▶ _Excerpted data_:

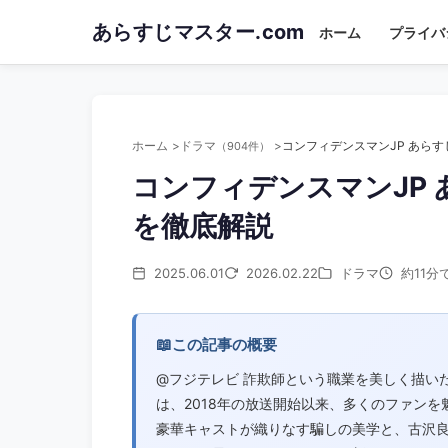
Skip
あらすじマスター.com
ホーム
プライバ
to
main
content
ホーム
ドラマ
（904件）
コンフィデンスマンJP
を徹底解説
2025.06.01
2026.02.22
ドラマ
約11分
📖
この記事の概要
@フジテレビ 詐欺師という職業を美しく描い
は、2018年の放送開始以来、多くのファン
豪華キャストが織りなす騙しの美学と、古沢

==

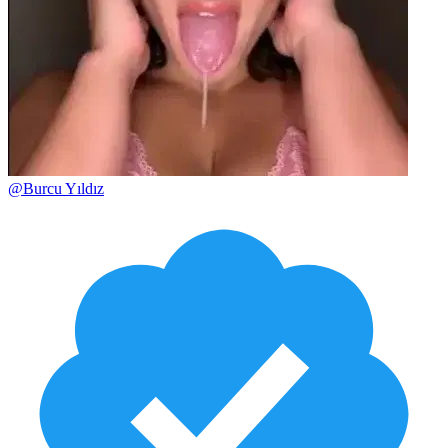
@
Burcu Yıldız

* * *

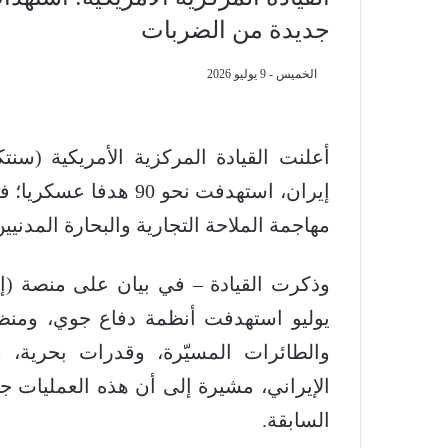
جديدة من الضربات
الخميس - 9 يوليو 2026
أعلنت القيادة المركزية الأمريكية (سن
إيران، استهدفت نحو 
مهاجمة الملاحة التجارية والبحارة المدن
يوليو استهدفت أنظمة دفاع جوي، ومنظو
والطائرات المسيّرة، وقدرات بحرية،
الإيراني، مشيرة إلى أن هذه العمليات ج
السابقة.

▶ _What is expected_: Tally the lines above that contain the string "يوليو". Give only the number.

▶ _Response to this exercise_: 2